Only the lines below, from the one with "M1299,0h42l-4,23 -41,-8z" through the one with "M933,413l96,9 -4,46 -96,-10z", are to be written out, exactly.

═══ Data supplied ═══

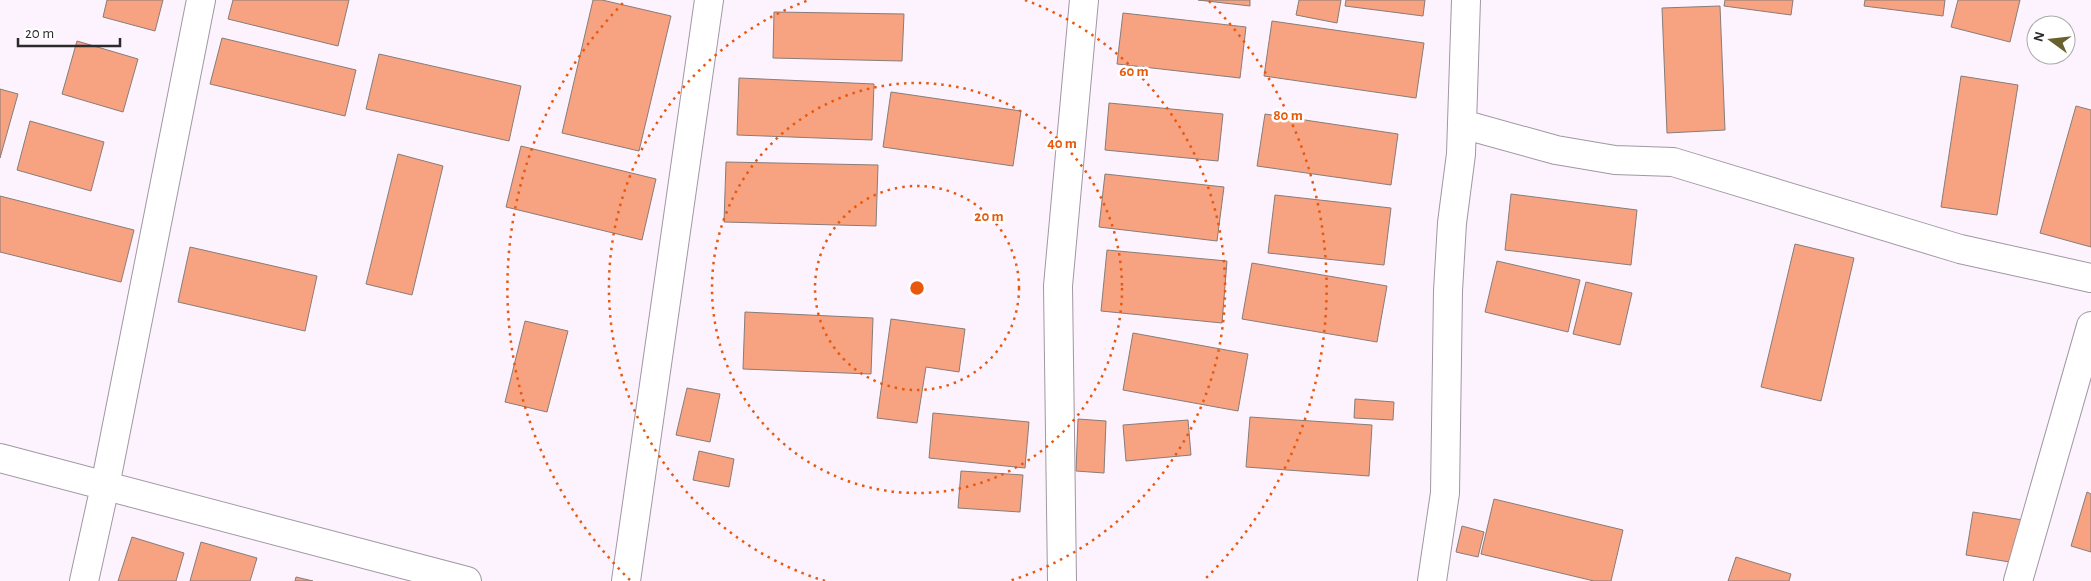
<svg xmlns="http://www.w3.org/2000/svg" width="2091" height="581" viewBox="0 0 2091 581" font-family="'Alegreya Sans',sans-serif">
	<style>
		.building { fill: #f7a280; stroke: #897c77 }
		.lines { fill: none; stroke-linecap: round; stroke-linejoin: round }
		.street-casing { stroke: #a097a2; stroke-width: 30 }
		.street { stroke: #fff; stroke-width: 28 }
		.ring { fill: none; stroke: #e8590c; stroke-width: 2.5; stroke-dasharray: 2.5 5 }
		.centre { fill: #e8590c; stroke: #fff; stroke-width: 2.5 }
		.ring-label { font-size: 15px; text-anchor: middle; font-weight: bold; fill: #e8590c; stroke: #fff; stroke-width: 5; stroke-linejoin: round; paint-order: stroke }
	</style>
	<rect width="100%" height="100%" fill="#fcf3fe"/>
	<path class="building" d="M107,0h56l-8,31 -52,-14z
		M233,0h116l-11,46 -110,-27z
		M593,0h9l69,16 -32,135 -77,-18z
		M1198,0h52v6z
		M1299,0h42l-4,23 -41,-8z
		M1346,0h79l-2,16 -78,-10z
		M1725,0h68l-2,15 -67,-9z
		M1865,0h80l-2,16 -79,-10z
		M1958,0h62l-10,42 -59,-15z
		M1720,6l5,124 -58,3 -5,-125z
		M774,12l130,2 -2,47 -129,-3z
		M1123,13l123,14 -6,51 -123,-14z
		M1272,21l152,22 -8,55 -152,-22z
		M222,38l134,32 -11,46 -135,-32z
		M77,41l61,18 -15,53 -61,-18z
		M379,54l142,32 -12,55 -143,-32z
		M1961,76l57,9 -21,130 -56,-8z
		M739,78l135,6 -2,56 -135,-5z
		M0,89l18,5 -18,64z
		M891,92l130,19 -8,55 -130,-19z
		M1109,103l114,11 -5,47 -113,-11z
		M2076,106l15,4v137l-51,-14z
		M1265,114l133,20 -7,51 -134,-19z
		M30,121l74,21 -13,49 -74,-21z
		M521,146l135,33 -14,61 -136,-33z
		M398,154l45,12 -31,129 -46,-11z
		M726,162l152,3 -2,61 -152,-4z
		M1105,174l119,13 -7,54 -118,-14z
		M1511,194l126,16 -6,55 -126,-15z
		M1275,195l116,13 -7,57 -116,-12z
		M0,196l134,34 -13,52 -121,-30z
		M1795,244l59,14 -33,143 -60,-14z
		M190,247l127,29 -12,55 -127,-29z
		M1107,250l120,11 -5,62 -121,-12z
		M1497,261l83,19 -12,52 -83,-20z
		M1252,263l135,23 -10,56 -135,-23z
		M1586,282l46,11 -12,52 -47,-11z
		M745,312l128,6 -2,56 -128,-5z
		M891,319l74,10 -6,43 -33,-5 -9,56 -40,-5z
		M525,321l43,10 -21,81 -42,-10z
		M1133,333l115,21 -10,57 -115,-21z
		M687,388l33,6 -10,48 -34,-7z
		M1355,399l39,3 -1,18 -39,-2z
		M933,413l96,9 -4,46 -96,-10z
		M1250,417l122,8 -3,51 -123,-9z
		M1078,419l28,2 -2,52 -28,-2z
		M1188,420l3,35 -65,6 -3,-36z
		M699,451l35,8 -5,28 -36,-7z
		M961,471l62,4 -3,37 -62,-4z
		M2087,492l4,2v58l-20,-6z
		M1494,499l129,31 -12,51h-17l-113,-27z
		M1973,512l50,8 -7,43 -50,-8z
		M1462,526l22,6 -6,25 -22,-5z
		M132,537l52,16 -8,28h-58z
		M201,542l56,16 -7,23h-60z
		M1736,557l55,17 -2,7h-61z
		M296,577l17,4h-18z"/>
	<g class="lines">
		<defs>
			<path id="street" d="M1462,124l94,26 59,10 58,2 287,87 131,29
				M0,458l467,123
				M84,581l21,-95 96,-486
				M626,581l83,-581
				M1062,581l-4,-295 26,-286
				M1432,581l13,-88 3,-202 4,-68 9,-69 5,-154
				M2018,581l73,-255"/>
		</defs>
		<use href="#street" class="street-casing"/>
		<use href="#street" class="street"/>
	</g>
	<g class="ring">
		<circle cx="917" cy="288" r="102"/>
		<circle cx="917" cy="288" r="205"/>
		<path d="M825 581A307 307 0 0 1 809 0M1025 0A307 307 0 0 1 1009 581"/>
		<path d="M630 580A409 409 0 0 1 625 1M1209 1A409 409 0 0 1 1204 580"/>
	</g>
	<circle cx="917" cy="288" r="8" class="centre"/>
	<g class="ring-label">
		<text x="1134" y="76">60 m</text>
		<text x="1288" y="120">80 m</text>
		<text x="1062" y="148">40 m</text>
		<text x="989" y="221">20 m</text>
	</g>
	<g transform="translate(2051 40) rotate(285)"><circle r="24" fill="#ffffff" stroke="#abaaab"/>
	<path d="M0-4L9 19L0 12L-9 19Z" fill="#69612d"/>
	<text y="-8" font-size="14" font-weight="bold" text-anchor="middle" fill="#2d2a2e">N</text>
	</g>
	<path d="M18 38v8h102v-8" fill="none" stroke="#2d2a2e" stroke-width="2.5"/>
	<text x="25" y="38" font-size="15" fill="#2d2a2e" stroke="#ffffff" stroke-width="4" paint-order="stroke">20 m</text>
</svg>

═══
═══ Data supplied ═══

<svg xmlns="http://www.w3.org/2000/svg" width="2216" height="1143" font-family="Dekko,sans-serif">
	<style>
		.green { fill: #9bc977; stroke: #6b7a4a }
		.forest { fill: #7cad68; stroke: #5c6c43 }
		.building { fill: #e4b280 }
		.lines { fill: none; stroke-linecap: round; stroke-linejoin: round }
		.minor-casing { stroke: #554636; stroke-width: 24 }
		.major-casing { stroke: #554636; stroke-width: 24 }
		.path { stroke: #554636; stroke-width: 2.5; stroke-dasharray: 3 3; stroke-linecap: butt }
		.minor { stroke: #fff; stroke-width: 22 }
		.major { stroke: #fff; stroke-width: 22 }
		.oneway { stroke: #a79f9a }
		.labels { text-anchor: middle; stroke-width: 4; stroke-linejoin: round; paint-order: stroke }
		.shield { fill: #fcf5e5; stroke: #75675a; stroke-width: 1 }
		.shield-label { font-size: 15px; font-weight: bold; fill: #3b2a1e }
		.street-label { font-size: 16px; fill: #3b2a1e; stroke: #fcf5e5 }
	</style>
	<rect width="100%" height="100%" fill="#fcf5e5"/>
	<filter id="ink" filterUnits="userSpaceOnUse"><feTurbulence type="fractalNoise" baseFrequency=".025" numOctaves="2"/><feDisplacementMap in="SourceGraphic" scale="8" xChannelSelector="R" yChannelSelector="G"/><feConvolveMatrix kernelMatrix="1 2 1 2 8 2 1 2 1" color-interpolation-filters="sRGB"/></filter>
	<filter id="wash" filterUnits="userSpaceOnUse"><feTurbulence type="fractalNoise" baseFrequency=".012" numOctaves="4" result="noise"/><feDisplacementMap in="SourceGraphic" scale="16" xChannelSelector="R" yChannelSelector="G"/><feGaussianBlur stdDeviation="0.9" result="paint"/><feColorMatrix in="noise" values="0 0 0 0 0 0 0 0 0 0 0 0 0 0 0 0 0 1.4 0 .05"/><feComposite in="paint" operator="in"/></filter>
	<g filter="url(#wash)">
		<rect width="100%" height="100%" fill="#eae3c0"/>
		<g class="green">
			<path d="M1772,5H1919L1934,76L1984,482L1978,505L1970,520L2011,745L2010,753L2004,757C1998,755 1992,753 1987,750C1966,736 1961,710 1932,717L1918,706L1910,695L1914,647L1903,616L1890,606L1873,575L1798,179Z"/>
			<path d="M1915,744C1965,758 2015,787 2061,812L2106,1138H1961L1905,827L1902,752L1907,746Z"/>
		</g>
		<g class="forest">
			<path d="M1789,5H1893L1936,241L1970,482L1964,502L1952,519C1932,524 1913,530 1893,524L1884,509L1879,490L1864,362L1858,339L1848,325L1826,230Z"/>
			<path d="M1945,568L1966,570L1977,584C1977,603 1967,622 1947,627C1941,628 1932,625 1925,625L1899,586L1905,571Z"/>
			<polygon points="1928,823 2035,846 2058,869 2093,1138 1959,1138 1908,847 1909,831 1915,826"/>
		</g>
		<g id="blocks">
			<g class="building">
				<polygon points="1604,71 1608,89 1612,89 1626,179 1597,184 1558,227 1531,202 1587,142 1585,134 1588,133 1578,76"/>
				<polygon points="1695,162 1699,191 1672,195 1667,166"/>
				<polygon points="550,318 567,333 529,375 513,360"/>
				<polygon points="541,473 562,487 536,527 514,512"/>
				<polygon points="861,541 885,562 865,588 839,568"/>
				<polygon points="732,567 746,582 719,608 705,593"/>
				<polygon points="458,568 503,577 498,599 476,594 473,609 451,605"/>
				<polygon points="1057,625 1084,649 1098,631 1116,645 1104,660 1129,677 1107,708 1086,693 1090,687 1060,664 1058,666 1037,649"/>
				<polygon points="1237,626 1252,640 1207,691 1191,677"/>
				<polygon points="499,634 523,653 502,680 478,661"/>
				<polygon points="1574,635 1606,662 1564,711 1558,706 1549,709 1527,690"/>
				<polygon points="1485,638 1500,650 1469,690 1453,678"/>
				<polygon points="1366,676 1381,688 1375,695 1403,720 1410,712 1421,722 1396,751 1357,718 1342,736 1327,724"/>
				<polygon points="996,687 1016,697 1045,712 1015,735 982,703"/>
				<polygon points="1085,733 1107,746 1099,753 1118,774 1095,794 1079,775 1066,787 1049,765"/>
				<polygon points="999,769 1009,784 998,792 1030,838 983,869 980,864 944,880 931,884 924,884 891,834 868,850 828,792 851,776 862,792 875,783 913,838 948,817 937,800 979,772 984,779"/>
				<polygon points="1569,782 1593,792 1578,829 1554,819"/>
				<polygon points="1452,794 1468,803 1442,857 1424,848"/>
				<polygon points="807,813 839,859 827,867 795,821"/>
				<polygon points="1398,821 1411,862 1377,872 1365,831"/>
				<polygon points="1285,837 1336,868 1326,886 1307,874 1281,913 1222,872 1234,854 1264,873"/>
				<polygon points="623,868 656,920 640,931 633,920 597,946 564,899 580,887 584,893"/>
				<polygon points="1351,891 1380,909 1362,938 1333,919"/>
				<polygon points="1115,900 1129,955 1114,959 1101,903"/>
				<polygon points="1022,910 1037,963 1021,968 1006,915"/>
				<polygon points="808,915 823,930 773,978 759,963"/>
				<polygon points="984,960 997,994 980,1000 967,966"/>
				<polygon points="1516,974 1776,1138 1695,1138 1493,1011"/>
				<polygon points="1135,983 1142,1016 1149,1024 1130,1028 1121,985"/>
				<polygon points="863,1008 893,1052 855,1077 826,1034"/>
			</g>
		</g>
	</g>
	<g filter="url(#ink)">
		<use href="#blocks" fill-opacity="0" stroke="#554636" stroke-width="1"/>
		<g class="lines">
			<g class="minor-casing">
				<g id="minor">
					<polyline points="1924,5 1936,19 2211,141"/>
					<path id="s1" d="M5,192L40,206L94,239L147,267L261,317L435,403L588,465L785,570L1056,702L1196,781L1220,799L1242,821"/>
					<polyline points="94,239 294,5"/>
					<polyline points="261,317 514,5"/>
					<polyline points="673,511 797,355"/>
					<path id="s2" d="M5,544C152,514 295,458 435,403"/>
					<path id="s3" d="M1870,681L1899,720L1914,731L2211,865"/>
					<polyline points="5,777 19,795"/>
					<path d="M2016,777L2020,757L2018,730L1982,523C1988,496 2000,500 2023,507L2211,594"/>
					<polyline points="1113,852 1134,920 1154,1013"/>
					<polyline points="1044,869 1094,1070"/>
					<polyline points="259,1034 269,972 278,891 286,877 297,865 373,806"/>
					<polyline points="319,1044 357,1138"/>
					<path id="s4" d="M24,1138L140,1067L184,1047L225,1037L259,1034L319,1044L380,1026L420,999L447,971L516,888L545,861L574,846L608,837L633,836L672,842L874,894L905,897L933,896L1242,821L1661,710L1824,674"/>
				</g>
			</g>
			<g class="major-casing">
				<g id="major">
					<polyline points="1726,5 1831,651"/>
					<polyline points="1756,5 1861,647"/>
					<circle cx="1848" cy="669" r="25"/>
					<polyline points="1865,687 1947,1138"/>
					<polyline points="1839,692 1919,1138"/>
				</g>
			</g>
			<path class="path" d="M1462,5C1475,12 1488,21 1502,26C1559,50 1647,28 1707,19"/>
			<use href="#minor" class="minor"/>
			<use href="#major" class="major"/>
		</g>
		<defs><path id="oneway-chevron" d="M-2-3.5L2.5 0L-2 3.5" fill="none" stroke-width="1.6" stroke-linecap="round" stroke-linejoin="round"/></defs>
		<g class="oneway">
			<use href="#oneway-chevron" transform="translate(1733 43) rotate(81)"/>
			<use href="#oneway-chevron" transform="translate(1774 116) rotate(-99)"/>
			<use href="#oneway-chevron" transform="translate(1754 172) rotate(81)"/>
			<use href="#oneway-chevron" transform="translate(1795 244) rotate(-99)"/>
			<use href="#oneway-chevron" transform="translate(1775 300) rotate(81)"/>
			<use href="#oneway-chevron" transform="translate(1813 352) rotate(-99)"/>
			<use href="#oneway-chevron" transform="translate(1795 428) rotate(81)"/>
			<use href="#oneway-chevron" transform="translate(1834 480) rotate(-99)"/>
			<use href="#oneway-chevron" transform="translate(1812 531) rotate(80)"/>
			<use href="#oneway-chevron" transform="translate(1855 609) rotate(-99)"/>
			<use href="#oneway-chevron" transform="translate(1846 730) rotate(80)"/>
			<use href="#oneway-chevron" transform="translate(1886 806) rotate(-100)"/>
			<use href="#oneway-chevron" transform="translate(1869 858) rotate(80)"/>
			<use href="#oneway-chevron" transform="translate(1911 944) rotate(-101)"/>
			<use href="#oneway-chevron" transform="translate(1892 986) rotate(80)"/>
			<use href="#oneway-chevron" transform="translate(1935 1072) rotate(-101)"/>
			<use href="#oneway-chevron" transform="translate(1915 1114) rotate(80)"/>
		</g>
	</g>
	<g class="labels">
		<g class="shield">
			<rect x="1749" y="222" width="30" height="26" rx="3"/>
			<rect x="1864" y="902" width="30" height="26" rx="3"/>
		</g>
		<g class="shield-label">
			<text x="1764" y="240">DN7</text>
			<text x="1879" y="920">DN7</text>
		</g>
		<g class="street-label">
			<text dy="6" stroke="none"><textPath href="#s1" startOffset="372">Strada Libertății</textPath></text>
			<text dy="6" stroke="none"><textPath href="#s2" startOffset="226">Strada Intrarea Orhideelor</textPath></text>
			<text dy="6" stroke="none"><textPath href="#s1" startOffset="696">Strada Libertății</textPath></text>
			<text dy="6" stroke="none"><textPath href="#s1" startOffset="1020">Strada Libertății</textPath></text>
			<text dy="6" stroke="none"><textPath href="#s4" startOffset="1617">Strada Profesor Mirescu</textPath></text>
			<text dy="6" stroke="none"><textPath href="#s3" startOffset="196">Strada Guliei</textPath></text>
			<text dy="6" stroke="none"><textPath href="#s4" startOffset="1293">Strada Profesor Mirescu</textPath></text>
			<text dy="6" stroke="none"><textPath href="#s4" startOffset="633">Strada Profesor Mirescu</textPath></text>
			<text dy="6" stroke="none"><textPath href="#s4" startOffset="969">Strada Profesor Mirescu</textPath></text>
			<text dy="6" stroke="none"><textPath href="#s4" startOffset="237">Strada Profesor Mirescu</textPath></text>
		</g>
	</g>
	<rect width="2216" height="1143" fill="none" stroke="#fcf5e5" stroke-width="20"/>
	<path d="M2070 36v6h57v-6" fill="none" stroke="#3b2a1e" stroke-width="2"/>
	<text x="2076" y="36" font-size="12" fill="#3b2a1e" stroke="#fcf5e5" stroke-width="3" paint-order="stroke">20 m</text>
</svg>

═══

Result of this exercise>
		M1299,0h42l-4,23 -41,-8z
		M1346,0h79l-2,16 -78,-10z
		M1725,0h68l-2,15 -67,-9z
		M1865,0h80l-2,16 -79,-10z
		M1958,0h62l-10,42 -59,-15z
		M1720,6l5,124 -58,3 -5,-125z
		M774,12l130,2 -2,47 -129,-3z
		M1123,13l123,14 -6,51 -123,-14z
		M1272,21l152,22 -8,55 -152,-22z
		M222,38l134,32 -11,46 -135,-32z
		M77,41l61,18 -15,53 -61,-18z
		M379,54l142,32 -12,55 -143,-32z
		M1961,76l57,9 -21,130 -56,-8z
		M739,78l135,6 -2,56 -135,-5z
		M0,89l18,5 -18,64z
		M891,92l130,19 -8,55 -130,-19z
		M1109,103l114,11 -5,47 -113,-11z
		M2076,106l15,4v137l-51,-14z
		M1265,114l133,20 -7,51 -134,-19z
		M30,121l74,21 -13,49 -74,-21z
		M521,146l135,33 -14,61 -136,-33z
		M398,154l45,12 -31,129 -46,-11z
		M726,162l152,3 -2,61 -152,-4z
		M1105,174l119,13 -7,54 -118,-14z
		M1511,194l126,16 -6,55 -126,-15z
		M1275,195l116,13 -7,57 -116,-12z
		M0,196l134,34 -13,52 -121,-30z
		M1795,244l59,14 -33,143 -60,-14z
		M190,247l127,29 -12,55 -127,-29z
		M1107,250l120,11 -5,62 -121,-12z
		M1497,261l83,19 -12,52 -83,-20z
		M1252,263l135,23 -10,56 -135,-23z
		M1586,282l46,11 -12,52 -47,-11z
		M745,312l128,6 -2,56 -128,-5z
		M891,319l74,10 -6,43 -33,-5 -9,56 -40,-5z
		M525,321l43,10 -21,81 -42,-10z
		M1133,333l115,21 -10,57 -115,-21z
		M687,388l33,6 -10,48 -34,-7z
		M1355,399l39,3 -1,18 -39,-2z
		M933,413l96,9 -4,46 -96,-10z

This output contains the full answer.